Леон сделал последнее усилие:

– Отвергнут! – сказал он, смеясь.

Перед ними стоял лакей с меню.

– Что заказать для вас? – спросил Леон.

– Я съем всё, что дадут, что у них готово, только бы скорее, я очень-очень голодна.

Глядя на то, как ела Лида, Леон испытывал глубокую жалость. За годы скитаний и он узнал, что такое голод. Эта дрожащая ложка в дрожащей руке, это старание есть медленно, не торопиться, не показать… Вдруг он увидел, как слеза скатилась с Лидиной щеки и упала в суп.

– Ах! – сказала Лида, подняв лицо от тарелки. Она была смущена, но глаза ее сияли. – Вы знаете, Леон, когда я проголодаюсь и вдруг увижу вкусную пищу…

– Текут слюнки, – поспешил перебить Леон, не желая показать, что видел слезу.

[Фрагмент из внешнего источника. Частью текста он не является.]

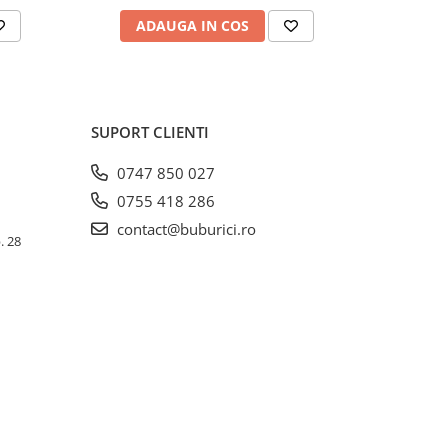
ADAUGA IN COS
AD
SUPORT CLIENTI
0747 850 027
0755 418 286
contact@buburici.ro
. 28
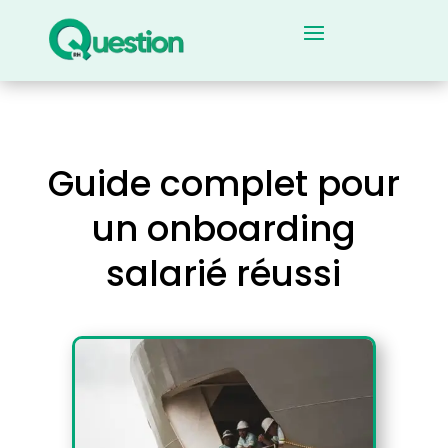
Guide complet pour
un onboarding
salarié réussi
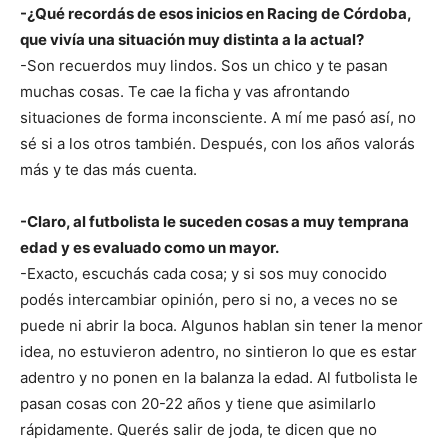
-¿Qué recordás de esos inicios en Racing de Córdoba,
que vivía una situación muy distinta a la actual?
-Son recuerdos muy lindos. Sos un chico y te pasan
muchas cosas. Te cae la ficha y vas afrontando
situaciones de forma inconsciente. A mí me pasó así, no
sé si a los otros también. Después, con los años valorás
más y te das más cuenta.
-Claro, al futbolista le suceden cosas a muy temprana
edad y es evaluado como un mayor.
-Exacto, escuchás cada cosa; y si sos muy conocido
podés intercambiar opinión, pero si no, a veces no se
puede ni abrir la boca. Algunos hablan sin tener la menor
idea, no estuvieron adentro, no sintieron lo que es estar
adentro y no ponen en la balanza la edad. Al futbolista le
pasan cosas con 20-22 años y tiene que asimilarlo
rápidamente. Querés salir de joda, te dicen que no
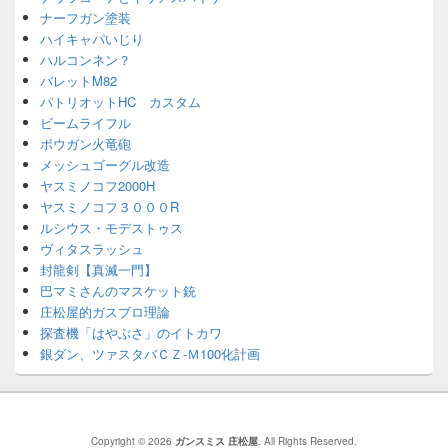
ナーフガン塗装
ハイキャパいじり
ハルコンネン？
バレットM82
パトリオットHC カスタム
ビームライフル
ボウガン火竜砲
メッシュゴーグル改造
ヤスミノコフ2000H
ヤスミノコフ３０００R
ルシウス・モデストゥス
ヴィタスラッシュ
封龍剣【真滅一門】
巴マミさんのマスケット銃
庄松屋的ガスブロ理論
探査機「はやぶさ」のイトカワ
銀ダン、ツァスタバＣＺ-Ｍ100化計画
Copyright © 2026
ガンスミス 庄松屋
. All Rights Reserved.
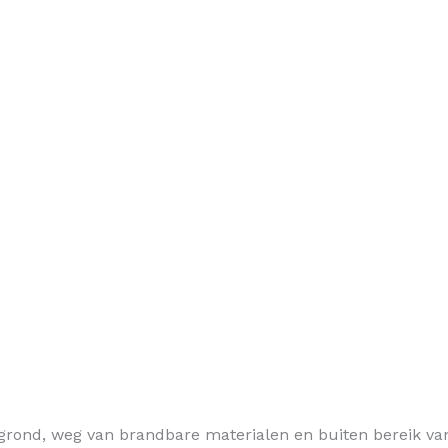
)
grond, weg van brandbare materialen en buiten bereik van 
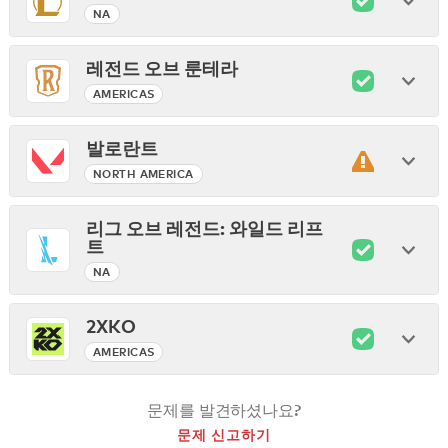
NA
레전드 오브 룬테라
AMERICAS
발로란트
NORTH AMERICA
리그 오브 레전드: 와일드 리프
트
NA
2XKO
AMERICAS
문제를 발견하셨나요?
문제 신고하기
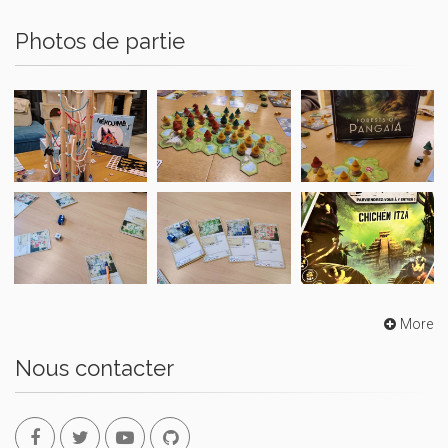
Photos de partie
More
Nous contacter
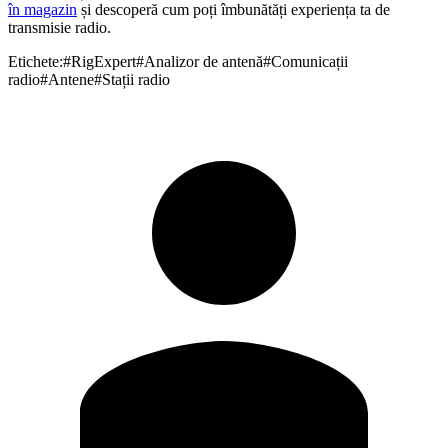
în magazin
și descoperă cum poți îmbunătăți experiența ta de
transmisie radio.
Etichete:
#
RigExpert
#
Analizor de antenă
#
Comunicații
radio
#
Antene
#
Stații radio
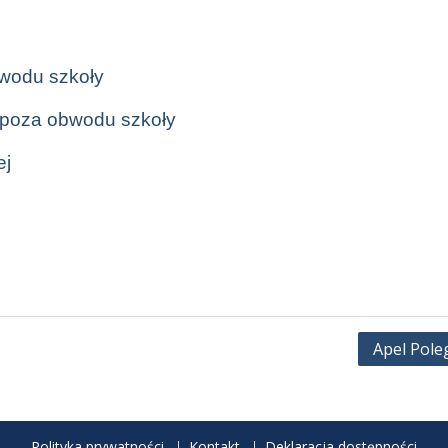
obwodu szkoły
 spoza obwodu szkoły
ej
Apel Pole
Polityka prywatności
Kontakt
Deklaracja dostępności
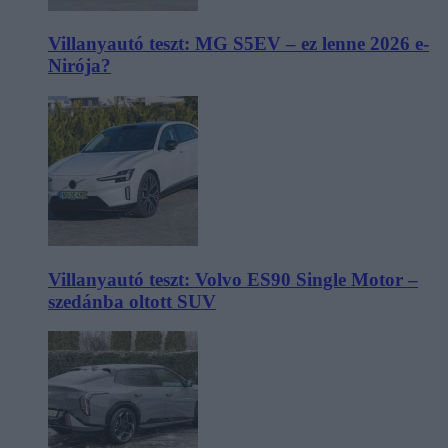
Villanyautó teszt: MG S5EV – ez lenne 2026 e-
Nirója?
Villanyautó teszt: Volvo ES90 Single Motor –
szedánba oltott SUV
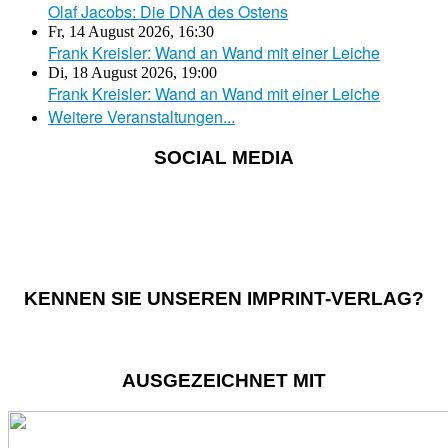
Olaf Jacobs: Die DNA des Ostens
Fr, 14 August 2026
,
16:30
Frank Kreisler: Wand an Wand mit einer Leiche
Di, 18 August 2026
,
19:00
Frank Kreisler: Wand an Wand mit einer Leiche
Weitere Veranstaltungen...
SOCIAL MEDIA
KENNEN SIE UNSEREN IMPRINT-VERLAG?
AUSGEZEICHNET MIT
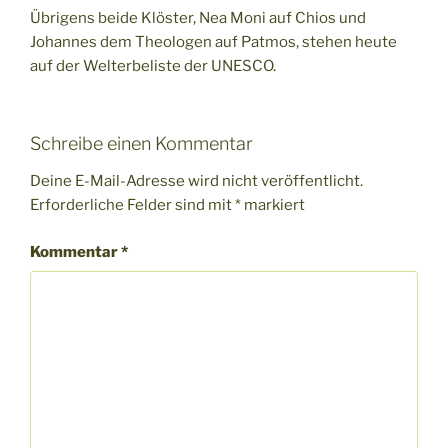
Übrigens beide Klöster, Nea Moni auf Chios und
Johannes dem Theologen auf Patmos, stehen heute
auf der Welterbeliste der UNESCO.
Schreibe einen Kommentar
Deine E-Mail-Adresse wird nicht veröffentlicht.
Erforderliche Felder sind mit
*
markiert
Kommentar
*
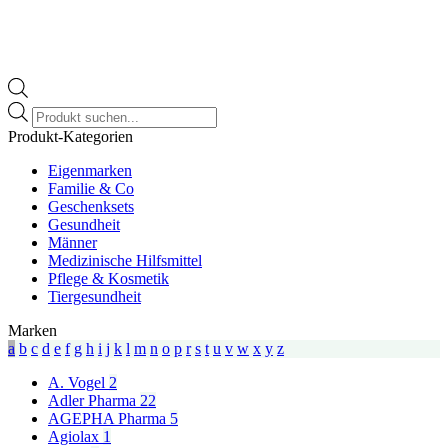
Products
search
Produkt-Kategorien
Eigenmarken
Familie & Co
Geschenksets
Gesundheit
Männer
Medizinische Hilfsmittel
Pflege & Kosmetik
Tiergesundheit
Marken
a
b
c
d
e
f
g
h
i
j
k
l
m
n
o
p
r
s
t
u
v
w
x
y
z
A. Vogel
2
Adler Pharma
22
AGEPHA Pharma
5
Agiolax
1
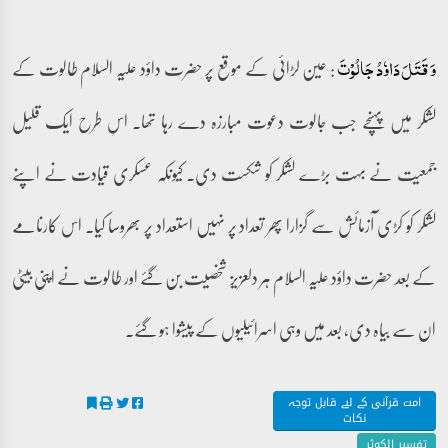
: عین لڑائی کے موقع پر حضرت داؤد علیہ السلام طالوت کے
وَ قَتَلَ دَاوٗدُ جَالُوۡتَ
لشکر میں پہنچے جب جالوت دعوت مبارزہ دے رہا تھا۔ اس طرح ایک قلیل
جمعیت نے بہت بڑے لشکر کو شکست دی۔ کیونکہ عسکری قیادت نے اپنے
لشکر کو کڑی آزمائش سے گزارا پھر تعداد پر نہیں استعداد پر بھروسا کیا۔ اس کارنامے
کے بعد حضرت داؤد علیہ السلام ہر دلعزیز شخصیت بن گئے اور طالوت نے اپنی بیٹی
ان سے بیاہ دی، بعد میں وہی اسرائیلیوں کے پیشوا ہو گئے۔
امت قرآنی کے لیے قابل توجہ
نکات
تفسیر الکوثر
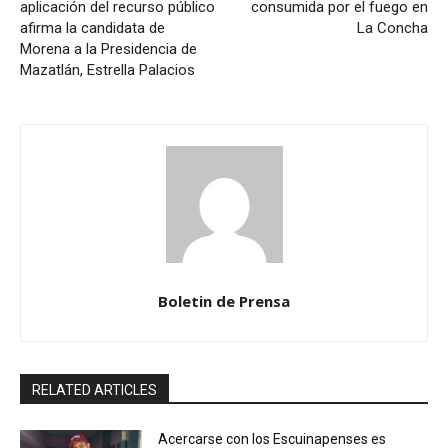
aplicación del recurso público
consumida por el fuego en
afirma la candidata de
La Concha
Morena a la Presidencia de
Mazatlán, Estrella Palacios
Boletin de Prensa
RELATED ARTICLES
Acercarse con los Escuinapenses es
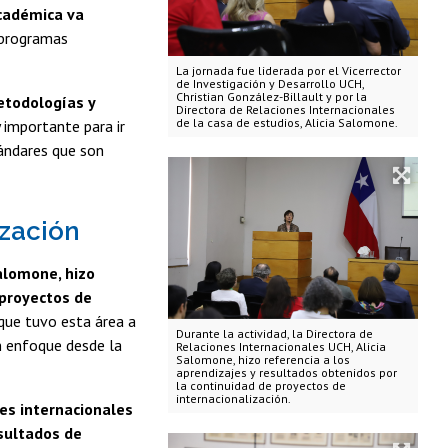
académica va
s programas
La jornada fue liderada por el Vicerrector
de Investigación y Desarrollo UCH,
Christian González-Billault y por la
etodologías y
Directora de Relaciones Internacionales
de la casa de estudios, Alicia Salomone.
y importante para ir
tándares que son
ización
alomone, hizo
 proyectos de
que tuvo esta área a
Durante la actividad, la Directora de
n enfoque desde la
Relaciones Internacionales UCH, Alicia
Salomone, hizo referencia a los
aprendizajes y resultados obtenidos por
la continuidad de proyectos de
internacionalización.
es internacionales
esultados de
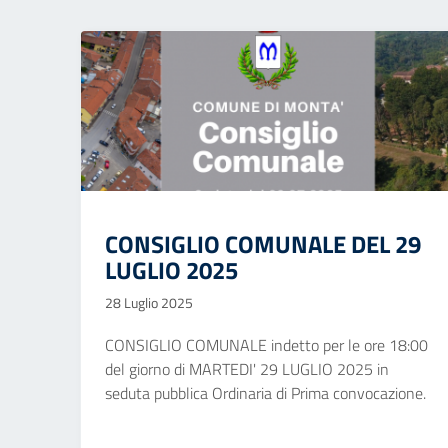
CONSIGLIO COMUNALE DEL 29
LUGLIO 2025
28 Luglio 2025
CONSIGLIO COMUNALE indetto per le ore 18:00
del giorno di MARTEDI' 29 LUGLIO 2025 in
seduta pubblica Ordinaria di Prima convocazione.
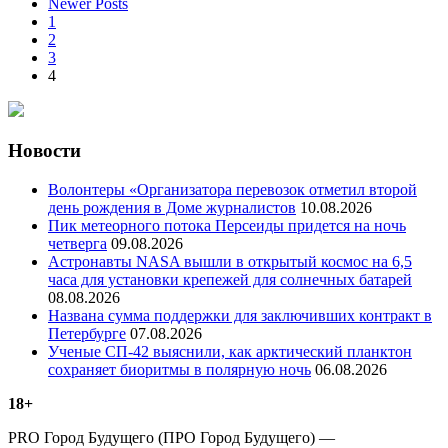
Пагинация
Newer Posts
1
записей
2
3
4
Новости
Волонтеры «Организатора перевозок отметил второй
день рождения в Доме журналистов
10.08.2026
Пик метеорного потока Персеиды придется на ночь
четверга
09.08.2026
Астронавты NASA вышли в открытый космос на 6,5
часа для установки крепежей для солнечных батарей
08.08.2026
Названа сумма поддержки для заключивших контракт в
Петербурге
07.08.2026
Ученые СП-42 выяснили, как арктический планктон
сохраняет биоритмы в полярную ночь
06.08.2026
18+
PRO Город Будущего (ПРО Город Будущего) —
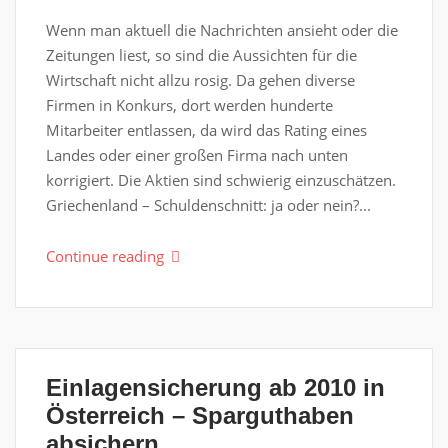
Wenn man aktuell die Nachrichten ansieht oder die
Zeitungen liest, so sind die Aussichten für die
Wirtschaft nicht allzu rosig. Da gehen diverse
Firmen in Konkurs, dort werden hunderte
Mitarbeiter entlassen, da wird das Rating eines
Landes oder einer großen Firma nach unten
korrigiert. Die Aktien sind schwierig einzuschätzen.
Griechenland – Schuldenschnitt: ja oder nein?...
Continue reading
Einlagensicherung ab 2010 in
Österreich – Sparguthaben
absichern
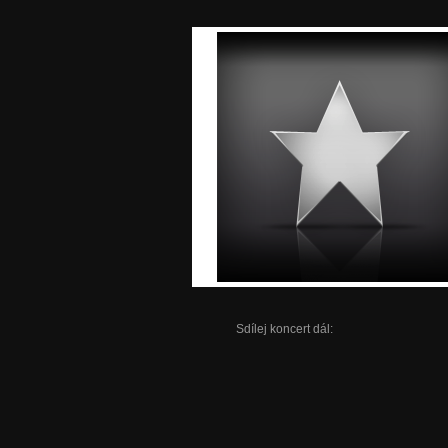
Sdílej koncert dál:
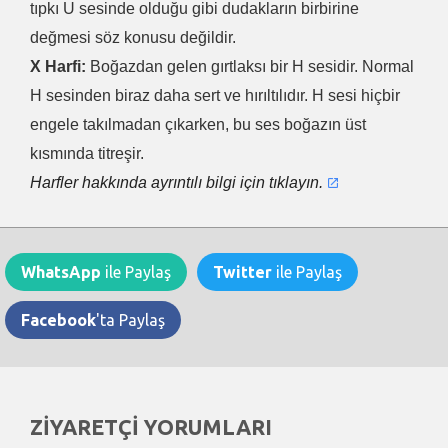
tıpkı U sesinde olduğu gibi dudakların birbirine
değmesi söz konusu değildir.
X Harfi:
Boğazdan gelen gırtlaksı bir H sesidir. Normal
H sesinden biraz daha sert ve hırıltılıdır. H sesi hiçbir
engele takılmadan çıkarken, bu ses boğazın üst
kısmında titreşir.
Harfler hakkında ayrıntılı bilgi için tıklayın.
WhatsApp
ile Paylaş
Twitter
ile Paylaş
Facebook
'ta Paylaş
ZİYARETÇİ YORUMLARI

– Нет, Леон, не слюнки. Я думаю, слюнки текут у лакомок, при виде лакомств. Нет, когда я голодна и вижу пищу – у меня слезы текут из глаз. И, знаете, я понимаю крокодила, когда он – голодный – смотрит на птичку или кролика. У меня это те же «крокодиловы слезы» – и она засмеялась.

Дом был близко от ресторана, и они решили идти пешком, любуясь красотою ночи. На ступеньках крыльца Лида остановилась и еще раз, подняв лицо, посмотрела на небо долгим взглядом.

– Боже, какой это был длинный день! – сказала она, вздыхая. Знаете, Леон, мне теперь все чаще приходят в голову разные мысли, новые мысли, о жизни, о смерти, о любви, о красоте. Даже не то, что они приходят в голову, они как-то открываются мне, как-то совсем по-новому… Новыми сторонами старого… Они вдруг открываются во мне самой, в моем сердце – и это так сильно… так удивительно, это потрясает меня. Знаете, именно, потрясает, пронзает… А вас, Леон, вас потрясает?

– Потрясает, – с мягкой, ласковой иронией ответил Леон.

– Ну, до свидания…

И она ушла. Она уходила вверх по лестнице, и каблучки ее туфель отбивали staccato. Она уходила, подымалась всё выше и выше, и звуки staccato становились всё тише. На чердаке хлопнула дверь. В маленьком окне, как еще одна звезда, засветился мигающий огонек.

Глава седьмая

После концерта Лида стала известна в высшем европейском обществе города. О ней говорили, о ней написали в газете в отчете о концерте – всё в самом хвалебном тоне. Госпожа Мануйлова осталась очень довольна выступлением Лиды. Поездка в Харбин была решена.

Заволновались, заговорили и русские друзья семьи, сулили Лиде «блестящее будущее», конечно, не сейчас, не сразу, а потом. Разумеется, никто и не собирался помочь чем-либо на деле, но все справлялись когда Татьяна Алексеевна дома, Не на дежурстве, и «забегали» поздравить, на чашечку чаю, и все как один, начинали визит с выражения неудовольствия по поводу невозможно высокой лестницы: «И как это вы тут живете, право!»